Pemerintah mengeklaim, penyusunan RUU tersebut sudah melibatkan berbagai pemangku kepentingan, termasuk pengusaha dan buruh.
Melalui Menteri Koordinator Perekonomian Airlangga Hartarto dan Menteri Tenaga Kerja Ida Fauziah, draf RUU tersebut diserahkan kepada DPR.
Pemerintah sempat mengubah nama RUU itu menjadi RUU Cipta Kerja. Kata "lapangan" dalam penamaan sebelumnya diputuskan untuk dihapus. RUU ini kemudian mulai dibahas DPR pada 2 April 2020 dalam Rapat Paripurna ke-13.
Sejak awal, RUU ini langsung mendapat penolakan dari sejumlah kalangan, khususnya kaum buruh. Sebab, banyak aturan yang dianggap bisa memangkas hak buruh dan menguntungkan pengusaha.

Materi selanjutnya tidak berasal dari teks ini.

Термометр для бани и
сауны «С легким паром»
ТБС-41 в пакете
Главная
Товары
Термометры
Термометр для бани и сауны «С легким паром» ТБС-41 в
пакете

Pada 24 April, Presiden Jokowi mengumumkan pemerintah dan DPR menunda pembahasan RUU Cipta Kerja khusus untuk klaster ketenagakerjaan.
Keputusan diambil untuk merespons tuntutan buruh yang keberatan dengan sejumlah pasal dalam klaster tersebut.
Sebelum mengumumkan keputusan tersebut, Presiden Jokowi diketahui sempat bertemu dengan tiga pimpinan serikat buruh.
"Penundaan ini untuk memberikan kesempatan ke kita untuk mendalami lagi substansi dari pasal-pasal yang terkait dan juga untuk mendapatkan masukan-masukan dari para pemangku kepentingan," kata Presiden Jokowi.
Dengan keputusan penundaan tersebut, maka buruh pun membatalkan aksi unjuk rasa besar-besaran.
Klaster ketenagakerjaan akhirnya kembali dibahas oleh DPR dan pemerintah pada 25 September. Setelah itu pembahasan RUU Cipta Kerja di DPR terus dikebut.